Lula's government is close to obtaining an absolute majority in Congress, says analyst.
The president had an unfavorable start to his term, inheriting the Bolsonaro legacy, having to deal with the crisis between Lira and Pacheco, as well as with the president of the Central Bank.
Eduardo Maretti, Rebuildables - The institutional imbroglio pitting Arthur Lira (PP-AL) against Rodrigo Pacheco (PSD-MG), presidents of the Chamber of Deputies and the Senate respectively, is worrying the Lula government. However, the scenario also has positive aspects, from the point of view of the maturing of political relations since the inauguration of President Luiz Inácio Lula da Silva. This is because the head of government assumed the presidency under quite unfavorable conditions, according to journalist and political consultant Antônio Augusto de Queiroz, former director of documentation at the Inter-Union Department of Parliamentary Advisory (Diap).
He recalls that, firstly, Lula assumed office without an effective transition, since former president Jair Bolsonaro refused to participate in the process and left the country on December 30th. As a result, a large part of the responsibilities of the presidency were in Arthur Lira's office. The president and his allies even had to adopt measures to replenish the budget for 2023, already with the Transition Amendment in place in December.
“Taking on the role under these circumstances is no easy task,” says Queiroz. “In this scenario, it was even advisable for the government not to rush into anything, because it would be working in a minefield. First, it had to know where it was stepping,” he adds. That's what Lula did. This was partly because he began his term under pressure from the urgency of building a parliamentary base, which is not normally easy, and managing a series of powers and responsibilities of the President of the Republic.
Lula also has to deal with two figures who behave almost as if they were presidents of the Republic: Arthur Lira himself and the president of the Central Bank, Roberto Campos Neto. "It's delicate, because they are men linked to the market, which acts on expectations, and their opinions contaminate the market; it's necessary to carefully consider what you say," advises the analyst.

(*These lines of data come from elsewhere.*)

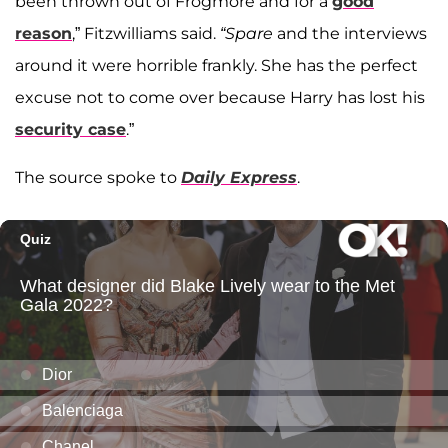
been thrown out of Frogmore and for a
good
reason
,” Fitzwilliams said.
“Spare
and the interviews
around it were horrible frankly. She has the perfect
excuse not to come over because Harry has lost his
security case
.”
The source spoke to
Daily Express
.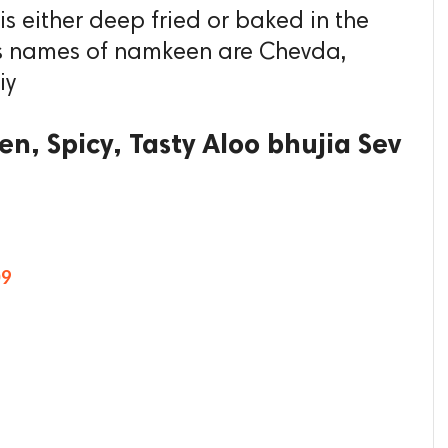
 is either deep fried or baked in the
ous names of namkeen are Chevda,
iy
n, Spicy, Tasty Aloo bhujia Sev
09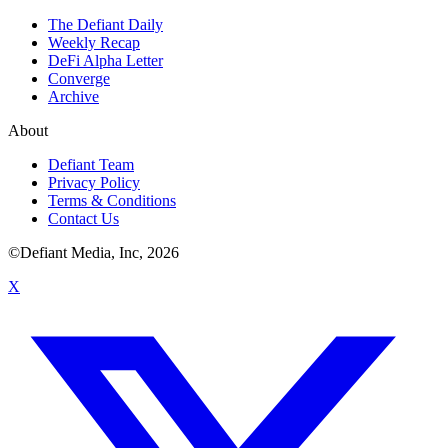
The Defiant Daily
Weekly Recap
DeFi Alpha Letter
Converge
Archive
About
Defiant Team
Privacy Policy
Terms & Conditions
Contact Us
©Defiant Media, Inc,
2026
X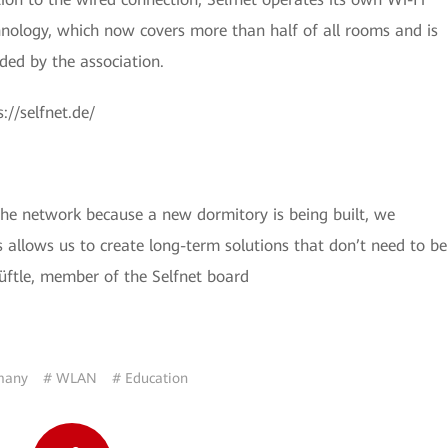
nology, which now covers more than half of all rooms and is
ded by the association.
://selfnet.de/
he network because a new dormitory is being built, we
 allows us to create long-term solutions that don’t need to be
Hüftle, member of the Selfnet board
many
# WLAN
# Education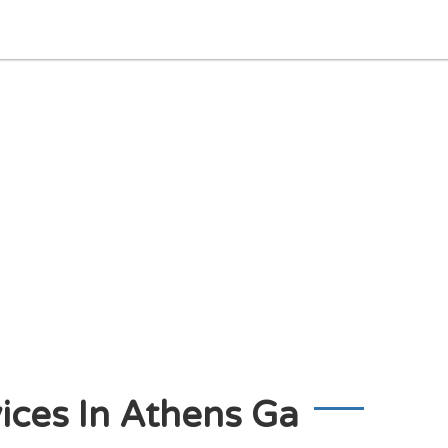
ices In Athens Ga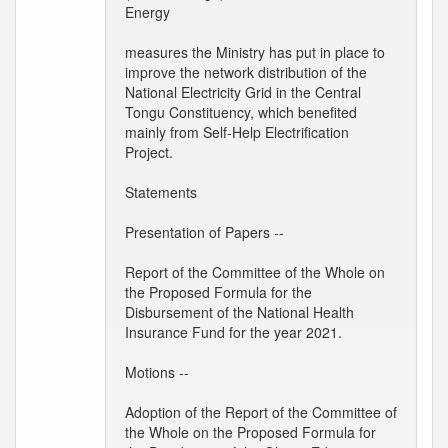
Energy
measures the Ministry has put in place to
improve the network distribution of the
National Electricity Grid in the Central
Tongu Constituency, which benefited
mainly from Self-Help Electrification
Project.
Statements
Presentation of Papers --
Report of the Committee of the Whole on
the Proposed Formula for the
Disbursement of the National Health
Insurance Fund for the year 2021.
Motions --
Adoption of the Report of the Committee of
the Whole on the Proposed Formula for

If, as Arthur Lira said earlier this month, Lula didn't even have a majority to approve mere bills or provisional measures, which require a simple majority, "today it's safe to say that the government does approve proposals by simple majority," according to Queiroz. He believes the Planalto Palace is "very close" to having an absolute majority. But it needs to accelerate the remaining appointments for the second tier of government.
Tax Framework
The fiscal framework is a supplementary bill. Therefore, it requires an absolute majority, half plus one of the votes of the entire Chamber, or 257 deputies. "In terms of constitutional amendments, the only matter that the government has that is most urgent is not a government issue, but a state issue: tax reform," Queiroz points out. So much so that the government is investing not in its own text, but in the alternatives from Congress itself that have already been extensively discussed, PECs 45 (in the Chamber) and 110 (in the Senate).
“Now, in the next 30 days, the real challenge will be,” assesses the analyst. The Planalto Palace needs to pave the way for the approval of 13 provisional measures, some of which absolutely cannot expire, which happens if they are not voted on within 120 days from the start of the legislature in February.
Priority provisional measures
These include the provisional measures that reorganize ministries; the one that creates the Bolsa Família program; the provisional measure for the Minha Casa Minha Vida program; and the provisional measure that reinstates the tie-breaking vote in favor of the Federal Revenue Service in the Administrative Council of Tax Appeals (CARF). These should be voted on following the normal procedural rules for provisional measures, starting with the formation of joint committees. The others can be transformed into bills under an expedited procedure.
The dispute between Lira and Pacheco became explosive precisely because of this procedure. By agreement, the passage of Provisional Measures through committees during the pandemic was suspended, and they began to be voted on more quickly, with the Speaker of the House having the power to appoint rapporteurs. For Pacheco, the pandemic is over, and this procedure no longer makes sense, especially since the Constitution requires the formation of committees.
Lira resists
Lira had to concede to this argument, but went on to say that the Chamber should then have more representatives than senators (today there is parity, with 12 parliamentarians from each house). He lost power when he found himself without the secret budget and is trying not to lose any more power.
The Speaker of the House, however, has no alternative but to cooperate with the government. He cannot allow measures such as those related to Bolsa Família and Minha Casa Minha Vida, for example, to fail. He would be severely compromised.
In comparing the current and previous governments, Lula's situation isn't that different in terms of the processing of provisional measures. Bolsonaro's first provisional measure, which resulted in a smooth and amicable transition with Michel Temer, was voted on May 9, 2019, well after his inauguration, Queiroz recalls.